We suspect that what we have observed is the result of Batelco and Zain deliberately disabling GPRS/EDGE functionality on their 2G cells in Duraz, while leaving such functionality enabled on neighboring cells outside of Duraz.
The Ministry of Interior reported on 26 July that it had arrested an individual accused of using a fake social media account impersonating a telecom company to spread incorrect information “opposite to reality.” The prosecutor ordered the individual jailed for 15 days, pending a court hearing on the charge of broadcasting false news. 23
The Twitter account in question may have been @zainbh , which appeared to be a non-official account for Zain (their official account is @ZainBahrain ). Tweets from @zainbh ( Figure 14 ) were widely circulated on WhatsApp on 24 and 25 July, and the account was suspended shortly thereafter.
The tweets, addressed to Zain customers in Duraz and the surrounding areas, apologized for the disruption of the Internet, and said that in response to the “illegal assembly” in Duraz, the Ministry of Interior issued a request to cut the Internet connectivity in Duraz. The tweets also said that Zain was not responsible for the problems, and that affected customers should contact the Ministry of Interior for compensation.
According to our research, the @zainbh account was registered in March 2010, and appeared to tweet once in 2014, until it started tweeting during the Internet disruption.
We find that from around 7PM until 1AM every night, two Bahraini ISPs, Batelco and Zain, are likely disabling their 4G and 3G networks in Duraz, and turning off mobile data services (GPRS/EDGE) on their 2G mobile networks. While phone calls and SMS text messages are possible during the disruption, no type of mobile data service is available on Batelco and Zain.

_____

**Activity:**
Retype the portion of the Duraz mobile data disruption passage between "We find that" and "Batelco and Zain.", inclusive.

Stored records
_____

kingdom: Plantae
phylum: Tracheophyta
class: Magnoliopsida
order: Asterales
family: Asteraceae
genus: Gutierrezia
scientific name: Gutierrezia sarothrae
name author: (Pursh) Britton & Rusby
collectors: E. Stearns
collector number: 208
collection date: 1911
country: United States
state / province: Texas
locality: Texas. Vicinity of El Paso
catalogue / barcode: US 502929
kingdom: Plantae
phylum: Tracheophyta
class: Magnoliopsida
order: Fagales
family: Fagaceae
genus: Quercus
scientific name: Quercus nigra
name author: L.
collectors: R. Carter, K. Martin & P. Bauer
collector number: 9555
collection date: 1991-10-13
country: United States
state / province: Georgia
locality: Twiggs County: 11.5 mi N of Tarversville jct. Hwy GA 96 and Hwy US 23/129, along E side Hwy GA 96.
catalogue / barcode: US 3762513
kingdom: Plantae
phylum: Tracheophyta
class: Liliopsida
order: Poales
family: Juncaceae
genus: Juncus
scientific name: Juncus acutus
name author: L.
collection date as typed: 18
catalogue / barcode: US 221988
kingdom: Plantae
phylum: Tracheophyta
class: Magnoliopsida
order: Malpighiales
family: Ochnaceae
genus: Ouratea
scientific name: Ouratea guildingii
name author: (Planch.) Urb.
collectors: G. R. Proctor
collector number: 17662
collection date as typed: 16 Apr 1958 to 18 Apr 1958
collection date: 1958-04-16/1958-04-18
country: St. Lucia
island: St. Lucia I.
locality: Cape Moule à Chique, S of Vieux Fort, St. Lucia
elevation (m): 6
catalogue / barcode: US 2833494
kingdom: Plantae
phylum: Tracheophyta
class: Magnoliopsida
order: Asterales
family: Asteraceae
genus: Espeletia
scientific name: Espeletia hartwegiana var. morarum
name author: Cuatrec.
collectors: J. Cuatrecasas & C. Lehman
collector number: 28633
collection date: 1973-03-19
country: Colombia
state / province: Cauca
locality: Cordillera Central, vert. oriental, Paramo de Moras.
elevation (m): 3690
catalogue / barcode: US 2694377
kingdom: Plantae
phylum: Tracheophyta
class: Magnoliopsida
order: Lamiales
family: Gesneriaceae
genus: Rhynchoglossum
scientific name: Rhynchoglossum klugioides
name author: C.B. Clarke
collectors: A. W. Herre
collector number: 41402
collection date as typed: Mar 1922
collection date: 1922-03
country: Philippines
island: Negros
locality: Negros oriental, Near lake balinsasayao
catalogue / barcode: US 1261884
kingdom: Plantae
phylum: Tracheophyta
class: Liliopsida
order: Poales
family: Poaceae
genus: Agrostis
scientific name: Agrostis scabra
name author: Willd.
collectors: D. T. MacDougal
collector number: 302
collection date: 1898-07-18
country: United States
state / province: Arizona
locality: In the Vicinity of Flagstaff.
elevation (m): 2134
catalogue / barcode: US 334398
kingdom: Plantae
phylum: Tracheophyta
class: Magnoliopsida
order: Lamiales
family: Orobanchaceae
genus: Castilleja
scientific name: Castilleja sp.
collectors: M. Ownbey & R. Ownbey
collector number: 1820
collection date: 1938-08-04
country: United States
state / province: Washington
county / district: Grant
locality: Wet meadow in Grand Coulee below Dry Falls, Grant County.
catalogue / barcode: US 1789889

_____

**Answer space:**
We find that from around 7PM until 1AM every night, two Bahraini ISPs, Batelco and Zain, are likely disabling their 4G and 3G networks in Duraz, and turning off mobile data services (GPRS/EDGE) on their 2G mobile networks. While phone calls and SMS text messages are possible during the disruption, no type of mobile data service is available on Batelco and Zain.